▸ EXERCISE REQUIREMENTS
From the lines below, extract each one that contains the string "dist", and copy it out in full.

Some records:
────────────────────────────────────────
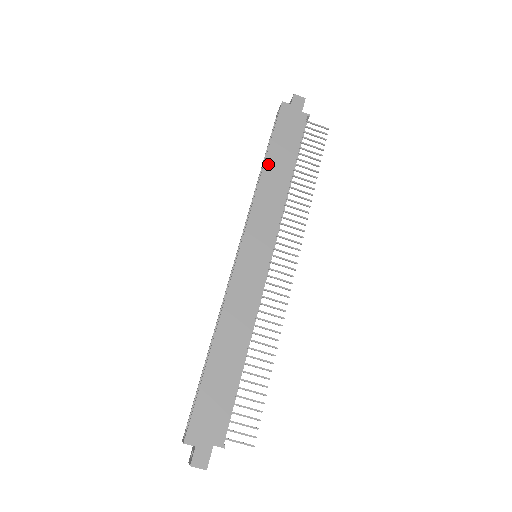
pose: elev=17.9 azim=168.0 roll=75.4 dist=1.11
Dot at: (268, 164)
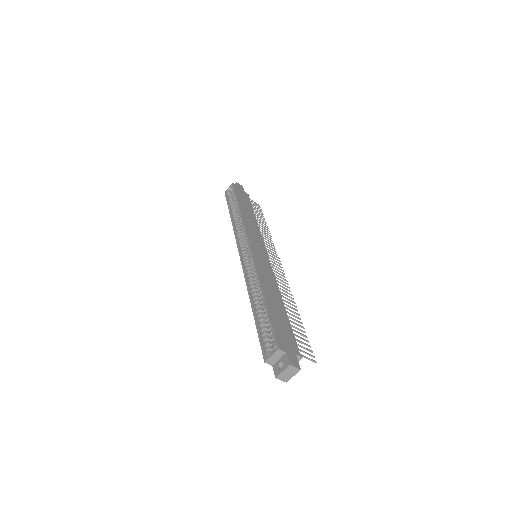
Dot at: (242, 209)
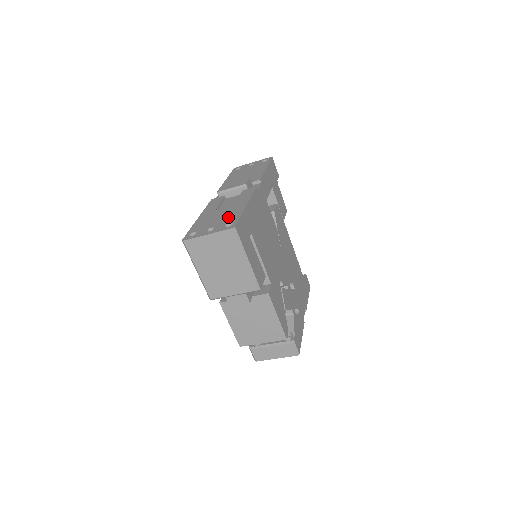
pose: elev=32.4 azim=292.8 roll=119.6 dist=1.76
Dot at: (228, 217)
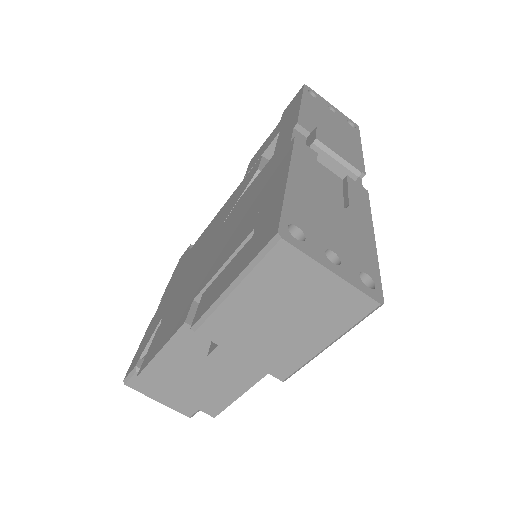
Dot at: (356, 246)
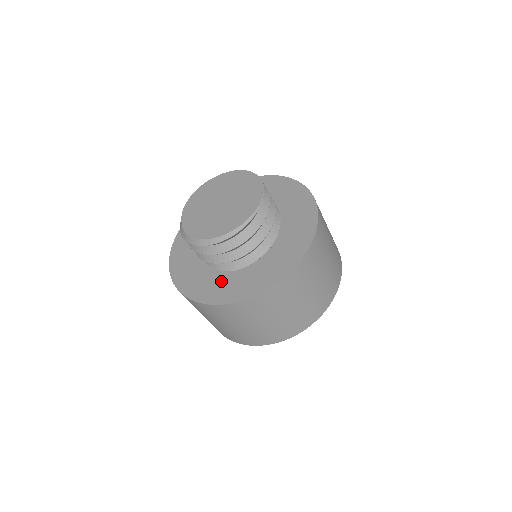
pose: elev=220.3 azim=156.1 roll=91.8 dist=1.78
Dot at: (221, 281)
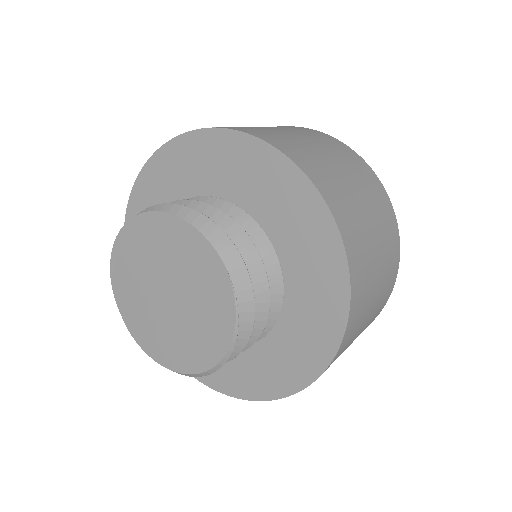
Dot at: occluded
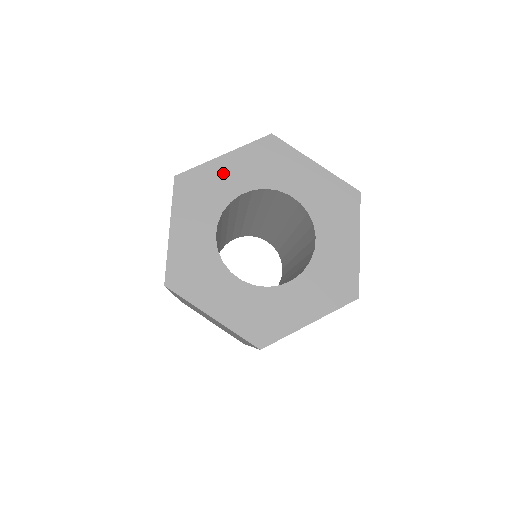
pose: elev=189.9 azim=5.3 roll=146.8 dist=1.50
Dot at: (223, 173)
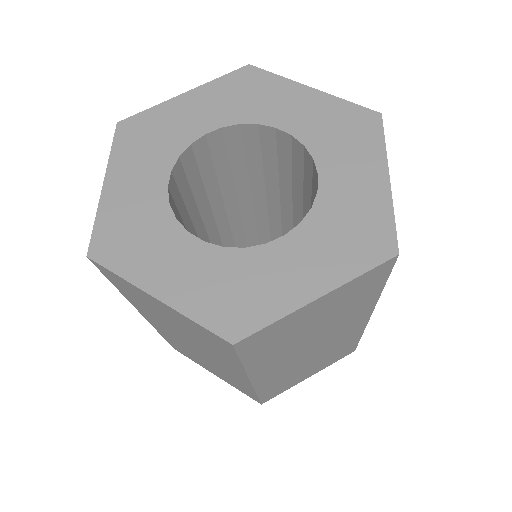
Dot at: (289, 99)
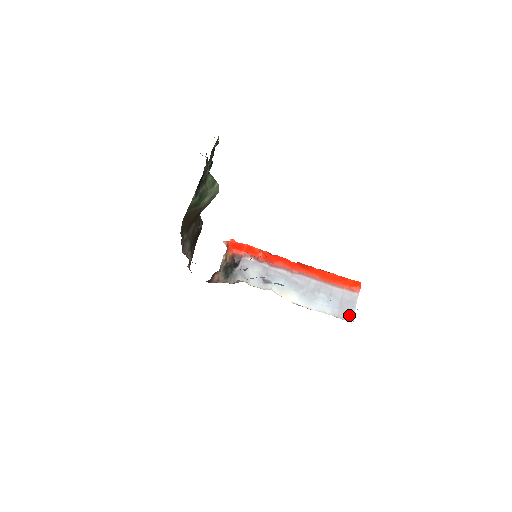
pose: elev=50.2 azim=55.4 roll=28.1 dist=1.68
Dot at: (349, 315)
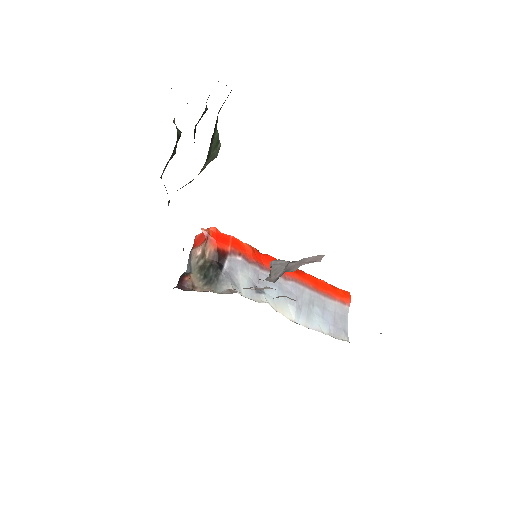
Dot at: (344, 334)
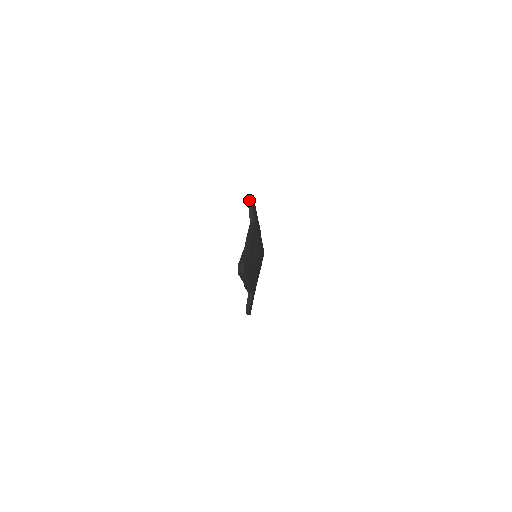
────────────────────────────────────────
▸ WRITTEN RESPONSE
pose: elev=17.9 azim=168.0 roll=75.4 dist=1.11
pose: elev=32.4 azim=292.8 roll=119.6 dist=1.76
pose: elev=220.3 azim=156.1 roll=91.8 dist=1.78
pose: elev=189.9 azim=5.3 roll=146.8 dist=1.50
pose: elev=50.2 azim=55.4 roll=28.1 dist=1.68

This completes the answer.